In addition to these recent legislative changes, the Florida Supreme Court on May 26, 2022 amended Florida Rule of Civil Procedure 1.442 regarding serving proposals for settlement. The rule amendment, effective July 1, 2022, provides that a proposal for settlement must exclude nonmonetary terms, with the exception of dismissal with prejudice and any other nonmonetary terms permitted by statute.

Provisions Relating to Roofs

Roof Deductibles

SB 2-D creates Florida Statute § 627.701(2)(c), permitting a carrier, with the approval of the Florida Office of Insurance Regulation, to offer special deductibles applying only to roof losses. SB 2-D creates Florida Statute § 627.701(4)(e)1 and 2 requiring mandatory language and disclosures on the declarations page for policies that contain deductibles applying only to roof losses.

SB 2-D creates Florida Statute § 627.701(10) addressing the mechanics of a roof deductible applying to losses other than losses from a hurricane. A separate roof deductible is permitted if the insured is given a premium credit or discount for the policy. If the separate roof deductible is offered by the carrier at the time of the initial issuance or renewal of the policy, the insured must sign a form approved by the Florida Office of Insurance Regulation in order to opt-out of the separate roof deductible.

If the separate roof deductible applies, no other deductible can apply. The separate roof deductible may not exceed the lesser of 2% of Coverage A limit or 50% of the cost to replace the roof. The roof deductible can only apply to a Replacement Cost claim and it cannot not apply to

  1. A total loss by a covered peril;
  2. A hurricane loss;
  3. A loss from tree fall or other hazard that damages the roof and punctures the roof deck; or
  4. A roof loss requiring repair that is less than 50% of the roof.

SB 2-D amends Florida Statute § 627.7011(3)(a), providing that, if a separate roof deductible applies, the insurer may limit the claim payment to Actual Cash Value of the roof until the carrier receives reasonable proof of payment of the deductible. Reasonable proof of payment includes a cancelled check, money order receipt, credit card statement, or copy of an installment plan contract or other financing arrangement requiring full payment of the separate roof deductible.

BRIEF A >> Can you repeat, word for word, the part of the passage on Florida roof deductibles starting with "SB 2-D creates Florida Statute § 627.701(2)(c), permitting" and going on through "contain deductibles applying only to roof losses."?

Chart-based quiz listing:

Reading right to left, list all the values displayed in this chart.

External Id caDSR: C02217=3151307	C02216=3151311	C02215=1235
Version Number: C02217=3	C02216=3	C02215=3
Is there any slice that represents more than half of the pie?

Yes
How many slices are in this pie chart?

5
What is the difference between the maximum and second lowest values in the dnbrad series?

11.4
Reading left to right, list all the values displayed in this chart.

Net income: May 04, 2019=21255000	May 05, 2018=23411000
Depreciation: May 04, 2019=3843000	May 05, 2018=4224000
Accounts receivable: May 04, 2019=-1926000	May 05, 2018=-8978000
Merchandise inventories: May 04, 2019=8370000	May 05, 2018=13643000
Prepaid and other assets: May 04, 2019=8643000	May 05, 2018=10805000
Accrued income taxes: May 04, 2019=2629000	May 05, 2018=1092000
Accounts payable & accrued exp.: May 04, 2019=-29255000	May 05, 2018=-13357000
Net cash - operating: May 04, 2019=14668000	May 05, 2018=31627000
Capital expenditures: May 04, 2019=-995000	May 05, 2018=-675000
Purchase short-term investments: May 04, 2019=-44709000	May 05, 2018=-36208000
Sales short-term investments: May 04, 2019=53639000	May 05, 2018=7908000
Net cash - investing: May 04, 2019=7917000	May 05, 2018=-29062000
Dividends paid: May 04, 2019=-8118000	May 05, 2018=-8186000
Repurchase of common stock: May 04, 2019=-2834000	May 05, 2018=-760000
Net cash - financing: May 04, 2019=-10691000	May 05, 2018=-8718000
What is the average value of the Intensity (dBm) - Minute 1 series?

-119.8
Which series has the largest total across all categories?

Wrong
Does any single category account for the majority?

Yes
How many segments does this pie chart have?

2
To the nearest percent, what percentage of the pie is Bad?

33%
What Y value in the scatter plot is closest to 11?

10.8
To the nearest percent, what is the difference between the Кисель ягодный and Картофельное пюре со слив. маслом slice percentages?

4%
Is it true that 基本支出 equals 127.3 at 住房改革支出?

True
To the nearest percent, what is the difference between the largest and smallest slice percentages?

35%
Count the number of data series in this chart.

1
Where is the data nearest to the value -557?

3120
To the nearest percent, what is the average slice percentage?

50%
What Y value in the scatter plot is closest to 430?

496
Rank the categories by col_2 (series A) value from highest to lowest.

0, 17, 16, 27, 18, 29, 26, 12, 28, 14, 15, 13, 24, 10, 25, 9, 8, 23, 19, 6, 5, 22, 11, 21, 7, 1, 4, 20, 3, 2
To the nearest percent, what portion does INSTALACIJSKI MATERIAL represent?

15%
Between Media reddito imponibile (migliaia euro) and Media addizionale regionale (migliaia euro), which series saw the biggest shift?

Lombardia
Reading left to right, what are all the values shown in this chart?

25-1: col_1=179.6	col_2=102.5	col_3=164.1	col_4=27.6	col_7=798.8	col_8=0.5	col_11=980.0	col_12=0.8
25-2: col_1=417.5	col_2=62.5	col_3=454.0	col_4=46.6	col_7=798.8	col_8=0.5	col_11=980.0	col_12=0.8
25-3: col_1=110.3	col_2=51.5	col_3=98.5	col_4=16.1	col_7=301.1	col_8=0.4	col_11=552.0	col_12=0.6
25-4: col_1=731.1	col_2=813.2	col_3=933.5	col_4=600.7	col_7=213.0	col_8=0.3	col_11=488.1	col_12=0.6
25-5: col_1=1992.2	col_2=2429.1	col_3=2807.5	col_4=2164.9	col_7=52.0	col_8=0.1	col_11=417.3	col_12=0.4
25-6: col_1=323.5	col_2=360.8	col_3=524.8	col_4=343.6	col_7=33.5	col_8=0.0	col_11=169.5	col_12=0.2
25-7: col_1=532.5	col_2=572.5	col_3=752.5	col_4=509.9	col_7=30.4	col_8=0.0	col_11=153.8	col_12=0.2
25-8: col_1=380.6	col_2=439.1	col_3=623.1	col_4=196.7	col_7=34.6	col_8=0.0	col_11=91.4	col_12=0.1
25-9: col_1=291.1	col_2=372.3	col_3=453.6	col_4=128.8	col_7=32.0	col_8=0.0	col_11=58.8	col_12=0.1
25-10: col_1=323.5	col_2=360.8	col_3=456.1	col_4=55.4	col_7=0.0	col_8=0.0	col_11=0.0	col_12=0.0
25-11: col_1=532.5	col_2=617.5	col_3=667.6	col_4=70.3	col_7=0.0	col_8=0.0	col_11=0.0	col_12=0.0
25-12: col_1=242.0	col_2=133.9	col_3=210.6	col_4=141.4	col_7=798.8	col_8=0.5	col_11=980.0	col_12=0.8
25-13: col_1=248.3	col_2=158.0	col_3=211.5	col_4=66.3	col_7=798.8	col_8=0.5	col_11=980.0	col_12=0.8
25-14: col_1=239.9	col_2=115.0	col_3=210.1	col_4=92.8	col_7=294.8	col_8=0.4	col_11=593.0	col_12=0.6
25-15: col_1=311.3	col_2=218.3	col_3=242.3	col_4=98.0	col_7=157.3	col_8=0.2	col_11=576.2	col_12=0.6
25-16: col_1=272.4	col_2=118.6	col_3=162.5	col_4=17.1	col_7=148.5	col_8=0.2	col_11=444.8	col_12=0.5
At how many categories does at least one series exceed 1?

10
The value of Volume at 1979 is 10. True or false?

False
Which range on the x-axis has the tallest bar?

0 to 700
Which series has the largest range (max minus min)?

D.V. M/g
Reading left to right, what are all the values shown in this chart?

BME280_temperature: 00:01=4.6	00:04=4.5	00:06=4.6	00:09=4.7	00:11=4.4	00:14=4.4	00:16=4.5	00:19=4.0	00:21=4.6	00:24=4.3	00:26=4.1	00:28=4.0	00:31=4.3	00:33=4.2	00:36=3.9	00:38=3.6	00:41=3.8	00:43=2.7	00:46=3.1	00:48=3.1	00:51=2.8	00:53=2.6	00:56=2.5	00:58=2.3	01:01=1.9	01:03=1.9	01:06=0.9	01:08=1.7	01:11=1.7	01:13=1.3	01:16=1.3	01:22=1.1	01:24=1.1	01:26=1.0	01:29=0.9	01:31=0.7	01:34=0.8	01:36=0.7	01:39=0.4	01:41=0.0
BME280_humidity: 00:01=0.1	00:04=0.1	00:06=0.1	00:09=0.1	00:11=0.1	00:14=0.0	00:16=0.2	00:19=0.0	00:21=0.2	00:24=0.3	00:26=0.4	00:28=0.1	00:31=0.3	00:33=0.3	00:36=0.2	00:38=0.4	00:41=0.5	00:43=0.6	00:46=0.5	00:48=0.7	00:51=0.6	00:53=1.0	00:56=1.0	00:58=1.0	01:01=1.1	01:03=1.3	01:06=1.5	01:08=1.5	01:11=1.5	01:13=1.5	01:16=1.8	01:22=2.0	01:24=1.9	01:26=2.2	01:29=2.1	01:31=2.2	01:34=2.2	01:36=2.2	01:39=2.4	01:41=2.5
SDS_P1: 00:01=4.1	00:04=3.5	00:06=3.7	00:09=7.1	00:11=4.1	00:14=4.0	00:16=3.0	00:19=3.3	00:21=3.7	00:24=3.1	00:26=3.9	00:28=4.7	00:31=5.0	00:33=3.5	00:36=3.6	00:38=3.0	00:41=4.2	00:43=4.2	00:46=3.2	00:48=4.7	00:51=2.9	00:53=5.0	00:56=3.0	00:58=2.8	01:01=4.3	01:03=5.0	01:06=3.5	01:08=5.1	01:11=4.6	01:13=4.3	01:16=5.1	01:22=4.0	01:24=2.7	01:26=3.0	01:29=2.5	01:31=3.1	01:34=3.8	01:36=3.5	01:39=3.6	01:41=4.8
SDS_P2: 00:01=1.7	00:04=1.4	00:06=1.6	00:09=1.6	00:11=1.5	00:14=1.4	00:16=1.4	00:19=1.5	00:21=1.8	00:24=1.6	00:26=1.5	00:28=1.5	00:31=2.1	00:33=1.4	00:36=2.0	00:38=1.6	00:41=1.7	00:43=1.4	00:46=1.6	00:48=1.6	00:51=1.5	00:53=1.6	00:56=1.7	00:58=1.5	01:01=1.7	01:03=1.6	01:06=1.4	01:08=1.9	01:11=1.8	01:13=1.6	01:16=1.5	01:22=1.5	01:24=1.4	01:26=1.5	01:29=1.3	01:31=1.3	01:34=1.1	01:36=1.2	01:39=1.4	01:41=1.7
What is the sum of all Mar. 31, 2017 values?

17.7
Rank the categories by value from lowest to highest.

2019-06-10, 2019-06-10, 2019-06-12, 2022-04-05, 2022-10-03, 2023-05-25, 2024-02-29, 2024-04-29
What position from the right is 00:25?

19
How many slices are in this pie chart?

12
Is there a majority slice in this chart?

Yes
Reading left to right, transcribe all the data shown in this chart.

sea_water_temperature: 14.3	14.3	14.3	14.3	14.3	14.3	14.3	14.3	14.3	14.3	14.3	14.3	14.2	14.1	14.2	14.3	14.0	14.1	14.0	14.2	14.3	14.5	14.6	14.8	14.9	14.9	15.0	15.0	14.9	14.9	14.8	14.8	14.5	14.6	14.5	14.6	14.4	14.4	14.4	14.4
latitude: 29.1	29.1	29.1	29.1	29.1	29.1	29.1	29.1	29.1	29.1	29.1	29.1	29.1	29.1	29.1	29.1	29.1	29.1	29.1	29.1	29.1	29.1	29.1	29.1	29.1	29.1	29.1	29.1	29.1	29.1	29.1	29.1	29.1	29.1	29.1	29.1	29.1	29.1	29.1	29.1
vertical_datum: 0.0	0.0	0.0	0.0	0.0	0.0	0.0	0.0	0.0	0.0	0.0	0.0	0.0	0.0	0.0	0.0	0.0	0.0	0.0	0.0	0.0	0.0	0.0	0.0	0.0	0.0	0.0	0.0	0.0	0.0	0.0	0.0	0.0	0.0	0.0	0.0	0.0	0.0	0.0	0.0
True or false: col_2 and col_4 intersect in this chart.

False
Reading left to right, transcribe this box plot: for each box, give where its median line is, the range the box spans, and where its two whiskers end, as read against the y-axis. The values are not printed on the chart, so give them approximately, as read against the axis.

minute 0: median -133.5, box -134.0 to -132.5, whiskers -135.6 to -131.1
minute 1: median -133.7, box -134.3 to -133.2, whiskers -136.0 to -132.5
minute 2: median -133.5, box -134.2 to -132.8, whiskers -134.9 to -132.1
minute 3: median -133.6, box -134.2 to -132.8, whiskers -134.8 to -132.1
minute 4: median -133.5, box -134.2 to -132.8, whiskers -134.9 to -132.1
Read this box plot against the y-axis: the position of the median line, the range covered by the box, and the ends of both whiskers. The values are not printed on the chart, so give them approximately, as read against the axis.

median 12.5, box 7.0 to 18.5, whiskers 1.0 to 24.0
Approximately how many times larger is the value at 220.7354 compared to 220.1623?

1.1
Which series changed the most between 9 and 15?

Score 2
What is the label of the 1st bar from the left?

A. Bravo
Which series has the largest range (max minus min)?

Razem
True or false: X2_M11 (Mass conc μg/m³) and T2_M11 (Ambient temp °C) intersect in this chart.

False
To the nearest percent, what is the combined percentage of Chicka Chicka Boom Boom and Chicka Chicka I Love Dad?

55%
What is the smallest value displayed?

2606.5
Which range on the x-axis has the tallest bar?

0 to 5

BRIEF B >> How many lines of the listing contain the string "Rank", with case counting? Reply with the number alone.

ANSWER SECTION A >>
SB 2-D creates Florida Statute § 627.701(2)(c), permitting a carrier, with the approval of the Florida Office of Insurance Regulation, to offer special deductibles applying only to roof losses. SB 2-D creates Florida Statute § 627.701(4)(e)1 and 2 requiring mandatory language and disclosures on the declarations page for policies that contain deductibles applying only to roof losses.

ANSWER SECTION B >> 2